03 Mar 2021 | 20:40 UTC — New York

TANKERS: Americas Aframax rates split as longer-haul voyages offer higher returns

Highlights

Upcoast/Transatlantic freight spread widens to w55

Owners lock long-haul returns as tonnage backlog clears

New York — The Americas Aframax market saw an uncommon split between local and inter-regional segments develop the week started March 1, with freight for the longer US Gulf Coast-Transatlantic route slipping 20% from Feb. 25, and freight for shorter local voyages remaining at nine-month highs, as shipowners struggled to lock in as many days employment for their ships as possible while rates remained high.

Freight for the 70,000 mt USGC-UK Continent tumbled from a peak of w125 the week started March 1, to be assessed at w100, or $17/mt on March 3, after Vitol placed the Bergen TS on subjects for that route at w100 on March 3. Previously, Exxon had booked the Dubai Horizon at w107.5 and BP had booked the Gagarin Prospect at w110.

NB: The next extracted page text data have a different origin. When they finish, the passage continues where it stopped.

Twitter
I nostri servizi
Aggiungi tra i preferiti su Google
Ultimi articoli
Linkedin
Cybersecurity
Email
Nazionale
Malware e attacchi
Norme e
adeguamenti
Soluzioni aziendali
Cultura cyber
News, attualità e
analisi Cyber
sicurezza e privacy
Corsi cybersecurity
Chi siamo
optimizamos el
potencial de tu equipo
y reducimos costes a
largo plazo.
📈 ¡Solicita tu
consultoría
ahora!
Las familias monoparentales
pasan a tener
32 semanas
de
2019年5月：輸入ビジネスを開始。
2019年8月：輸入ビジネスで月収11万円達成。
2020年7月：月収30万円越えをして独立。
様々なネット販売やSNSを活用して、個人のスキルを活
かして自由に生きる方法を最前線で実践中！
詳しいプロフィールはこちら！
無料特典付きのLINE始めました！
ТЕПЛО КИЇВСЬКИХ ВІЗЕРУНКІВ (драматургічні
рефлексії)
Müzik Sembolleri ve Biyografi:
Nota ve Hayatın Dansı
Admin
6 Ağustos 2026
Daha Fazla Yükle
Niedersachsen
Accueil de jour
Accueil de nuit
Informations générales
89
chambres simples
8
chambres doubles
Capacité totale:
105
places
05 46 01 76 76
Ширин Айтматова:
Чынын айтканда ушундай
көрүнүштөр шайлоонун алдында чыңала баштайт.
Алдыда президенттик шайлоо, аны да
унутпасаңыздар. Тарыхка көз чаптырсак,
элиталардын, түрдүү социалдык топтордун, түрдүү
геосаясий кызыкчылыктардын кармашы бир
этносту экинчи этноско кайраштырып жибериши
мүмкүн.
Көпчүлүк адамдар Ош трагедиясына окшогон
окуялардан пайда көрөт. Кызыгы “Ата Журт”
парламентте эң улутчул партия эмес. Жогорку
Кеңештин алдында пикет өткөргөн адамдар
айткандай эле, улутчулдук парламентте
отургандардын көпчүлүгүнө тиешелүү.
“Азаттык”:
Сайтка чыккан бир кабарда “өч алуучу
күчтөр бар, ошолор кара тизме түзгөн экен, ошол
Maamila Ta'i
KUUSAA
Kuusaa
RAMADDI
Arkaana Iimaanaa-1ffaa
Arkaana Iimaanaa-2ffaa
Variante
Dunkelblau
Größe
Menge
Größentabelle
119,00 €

Yet freight for local Caribbean and East Coast Mexico-upcoast routes remained at highs not seen since May 2020 on a $/mt basis, to be assessed at w155, or $7.24/mt on March 3, up from a February low of w72.5 or $3.39/mt.

An Aframax USGC-UKC voyage will typically take around 16 days travelling at a speed of 13 knots, whereas an ECMexico-USGC voyage will take roughly 2 days at the same speed.

Owners lock in rates

"Owners want to lock in a long haul in anticipation of lower rates ahead," a shipbroker said, while long-haul Aframax voyage returns were at around $30,000/d on March 3, higher than returns on local voyages, in spite of the higher Worldscale rates, according to sources.

"Everyone knows this market level won't last much longer, so [shipowners] prefer to go trans-Atlantic and lock in the current rate for longer (more return) instead of going on local/short voyages. So, there's a lot of competition for trans-Atlantic, charterers need a premium to talk owners into local business," a second shipbroker said.

Looking forward into the week ahead, market participants were at odds on the timing of a looming market rate correction for Caribbean/ECMexico-USGC freight, as both fog in USGC ports and a long backlog of ships cleared up, and as a low trans-Atlantic rate balances out local freight.

"There is an equilibrium point....at a certain TA freight level, the short ECMexico-USGC route starts to make more sense, and they balance each other out," a shipowner said, adding that the timing of the correction would depend on overall volumes on both the local and trans-Atlantic routes, as well as on the number of ballasters attracted from Europe.

"If ballasters put pressure on TA, the rate will drop further and owner interest in ECMexico arises," he said.